Mit der staatlichen Schuldenbremse verpflichtet sich der Bund, die jährliche Netto-Kreditaufnahme auf 0,35 Prozent des Bruttoinlandproduktes (BIP) zu begrenzen. Die Länder sollen ohne jegliche Netto-Kreditaufnahme auskommen. Werden in konjunkturschwachen Phasen mehr Kredite aufgenommen, muss dies in konjunkturell starken Phasen wieder ausgeglichen werden. Ein Stabilitätsrat soll die Haushalte von Bund und Ländern überwachen und gegebenenfalls Sanierungsverfahren einleiten. Mitglieder im Stabilitätsrat sind die Finanzminister der Länder, der Bundesfinanzminister und der Bundeswirtschaftsminister. Abweichungen von diesen Vorgaben sind für den Bund noch bis 2015 zulässig, für die Länder bis Ende 2019.
Struktur der Ausgaben des Bundes nach Aufgabenbereichen
Der Stabilitäts- und Wachstumspakt der Europäischen Wirtschafts- und Währungsunion (EWWU), speziell für die Eurozone, sieht vor, dass das jährliche gesamtstaatliche Haushaltsdefizit der einzelnen Mitgliedsstaaten nicht 3 % des BIP, der jeweilige Schuldenstand nicht 60 % des BIP übersteigen darf.
Infolge der weltweiten Finanzkrise (seit 2007) verstößt derzeit eine Vielzahl von Mitgliedstaaten gegen die sogenannten Maastricht-Kriterien sowohl beim jährlichen Haushaltsdefizit als auch bei der Gesamtverschuldung. Im Februar 2009 kündigte die EU-Kommission die Einleitung von Defizitverfahren gegen die fünf Euro-Länder Frankreich,Spanien, Irland, Griechenland und Malta, sowie das Nicht-Euro-Land Lettland an. Auch das Nicht-Euro-Land Großbritannien erfüllte nicht die Vorgaben des Stabilitäts- und Wachstumspaktes. Im Sommer 2009 wurden weitere Verfahren gegen Polen, Rumänien, und Litauen aufgenommen sowie das Defizitverfahren gegen Ungarn verlängert.
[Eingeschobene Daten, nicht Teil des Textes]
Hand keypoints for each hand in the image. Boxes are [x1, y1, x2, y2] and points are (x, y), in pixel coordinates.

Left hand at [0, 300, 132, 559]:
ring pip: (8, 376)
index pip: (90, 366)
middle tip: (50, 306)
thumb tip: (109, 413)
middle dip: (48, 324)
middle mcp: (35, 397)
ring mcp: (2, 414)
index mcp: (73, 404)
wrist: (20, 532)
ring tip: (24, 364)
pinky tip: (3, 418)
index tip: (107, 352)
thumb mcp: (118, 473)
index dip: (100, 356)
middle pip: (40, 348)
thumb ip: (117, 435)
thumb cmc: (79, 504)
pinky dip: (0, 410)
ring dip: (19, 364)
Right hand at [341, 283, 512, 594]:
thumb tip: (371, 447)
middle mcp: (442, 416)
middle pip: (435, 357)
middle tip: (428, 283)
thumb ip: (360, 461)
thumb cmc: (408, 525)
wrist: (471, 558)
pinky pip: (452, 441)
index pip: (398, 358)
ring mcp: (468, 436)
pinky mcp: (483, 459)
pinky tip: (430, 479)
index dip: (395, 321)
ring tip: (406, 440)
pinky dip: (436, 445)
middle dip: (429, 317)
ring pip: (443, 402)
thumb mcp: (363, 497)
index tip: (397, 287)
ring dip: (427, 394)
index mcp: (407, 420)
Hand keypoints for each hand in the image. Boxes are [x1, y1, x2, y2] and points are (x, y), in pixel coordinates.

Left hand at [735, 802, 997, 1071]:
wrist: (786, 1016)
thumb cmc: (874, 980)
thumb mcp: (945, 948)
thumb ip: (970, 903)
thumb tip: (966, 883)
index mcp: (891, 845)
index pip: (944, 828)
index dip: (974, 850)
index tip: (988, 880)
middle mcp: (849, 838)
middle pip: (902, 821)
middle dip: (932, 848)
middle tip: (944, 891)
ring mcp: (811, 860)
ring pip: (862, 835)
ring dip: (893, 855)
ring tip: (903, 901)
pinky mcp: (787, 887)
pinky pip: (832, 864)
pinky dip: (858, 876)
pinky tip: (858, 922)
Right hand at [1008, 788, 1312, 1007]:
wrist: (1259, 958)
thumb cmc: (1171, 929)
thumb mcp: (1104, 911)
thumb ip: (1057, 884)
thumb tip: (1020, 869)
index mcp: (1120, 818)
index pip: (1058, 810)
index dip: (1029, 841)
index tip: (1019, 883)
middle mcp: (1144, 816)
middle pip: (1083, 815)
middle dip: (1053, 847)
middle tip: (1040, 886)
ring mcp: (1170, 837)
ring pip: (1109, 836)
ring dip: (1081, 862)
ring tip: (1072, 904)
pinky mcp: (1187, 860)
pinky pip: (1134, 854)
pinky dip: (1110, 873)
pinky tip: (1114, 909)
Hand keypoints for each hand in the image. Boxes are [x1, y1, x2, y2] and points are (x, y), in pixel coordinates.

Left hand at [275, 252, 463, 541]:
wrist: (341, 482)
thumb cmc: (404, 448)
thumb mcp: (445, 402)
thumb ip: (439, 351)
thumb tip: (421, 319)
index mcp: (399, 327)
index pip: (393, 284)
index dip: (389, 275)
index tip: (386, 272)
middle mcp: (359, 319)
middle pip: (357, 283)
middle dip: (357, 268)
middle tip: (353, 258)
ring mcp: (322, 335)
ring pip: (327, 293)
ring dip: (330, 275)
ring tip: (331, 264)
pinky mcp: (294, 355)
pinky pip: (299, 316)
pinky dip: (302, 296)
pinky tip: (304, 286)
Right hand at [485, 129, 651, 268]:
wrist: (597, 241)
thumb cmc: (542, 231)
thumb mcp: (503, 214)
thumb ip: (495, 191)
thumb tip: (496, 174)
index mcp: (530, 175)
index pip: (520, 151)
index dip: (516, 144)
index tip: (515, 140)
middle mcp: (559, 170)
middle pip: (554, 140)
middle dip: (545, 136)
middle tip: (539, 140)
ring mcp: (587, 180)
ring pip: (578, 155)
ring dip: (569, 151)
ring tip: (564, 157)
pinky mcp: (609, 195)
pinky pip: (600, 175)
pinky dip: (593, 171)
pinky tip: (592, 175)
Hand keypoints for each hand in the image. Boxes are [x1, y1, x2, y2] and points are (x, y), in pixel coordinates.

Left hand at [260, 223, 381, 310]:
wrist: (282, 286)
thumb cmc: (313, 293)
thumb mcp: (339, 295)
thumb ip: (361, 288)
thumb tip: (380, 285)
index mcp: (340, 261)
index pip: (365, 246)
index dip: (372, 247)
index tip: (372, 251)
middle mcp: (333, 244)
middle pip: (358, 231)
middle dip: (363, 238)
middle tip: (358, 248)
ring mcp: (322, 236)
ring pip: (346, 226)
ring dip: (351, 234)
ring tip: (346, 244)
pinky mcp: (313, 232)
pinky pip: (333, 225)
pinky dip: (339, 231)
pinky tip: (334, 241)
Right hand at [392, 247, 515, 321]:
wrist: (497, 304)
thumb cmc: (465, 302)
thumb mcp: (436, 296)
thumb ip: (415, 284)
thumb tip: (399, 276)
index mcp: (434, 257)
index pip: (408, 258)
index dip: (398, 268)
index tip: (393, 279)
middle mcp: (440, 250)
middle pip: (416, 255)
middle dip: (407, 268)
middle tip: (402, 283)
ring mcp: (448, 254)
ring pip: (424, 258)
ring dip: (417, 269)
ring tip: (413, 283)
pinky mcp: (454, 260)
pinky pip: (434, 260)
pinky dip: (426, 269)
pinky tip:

Am 7. Oktober 2009 wurden weitere Defizitverfahren gegen Deutschland, Österreich, Belgien, Italien, die Niederlande, Portugal, die Slowakei, Slowenien und Tschechien eingeleitet. Somit hatten infolge der weltweiten Finanzkrise 20 der 27 EU-Mitgliedsstaaten (Bild 2) die Kriterien des Stabilitäts- und Wachstumspaktes nicht mehr erfüllt. Im Frühjahr 2010 wurde über entsprechende Verfahren gegen fünf weitere Staaten berichtet.
Die überhöhte Staatsverschuldung im Euroraum zeigte sich mit der sogenannten griechischen Finanzkrise. Nachdem Griechenland die tatsächliche Höhe seiner defizitären Haushaltslage sowie seines übermäßigen Verschuldungsgrads offengelegt hatte und sich weder am Kapitalmarkt mehr ausreichend refinanzieren noch aus eigener Kraft fällige Schulden und Zinsen zurückzahlen konnte. Weitere Länder der Eurozone mit hohen Haushaltsdefiziten und Verschuldungsgraden (Irland, Portugal, Spanien und Italien) können sich ebenfalls immer weniger am Kapitalmarkt finanzieren und werden daher auch zu den Krisenländern gezählt. Ursache hierfür waren hauptsächlich günstigere Zinsen für Staatsanleihen im Rahmen der Euroeinführung, wodurch sich diese Länder "besonders günstig" verschulden konnten. Da innerhalb des Euroraums nicht die Möglichkeit besteht, ohne Weiteres die Währung abzuwerten, sind die defizitären Länder gezwungen, harte öffentliche Sparmaßnahmen zu ergreifen um die Schuldenlast abzutragen.
Von Seiten der Europäischen Union wird versucht über sogenannte „Rettungsschirme“ die Liquidität der verschuldeten Staaten zu gewährleisten. Bislang konnte man auf diese Weise den Staatsbankrott Griechenlands (Verschuldung bei ca. 150 % des BIP) und anderer hochverschuldeter Euroländer verhindern, aber ein Ende der europäischen Verschuldungskrise, geschweige denn das wirkiche Ausmaß, ist derzeit nicht in Sicht.
Stand: 2010
Dieser Text befindet sich in redaktioneller Bearbeitung.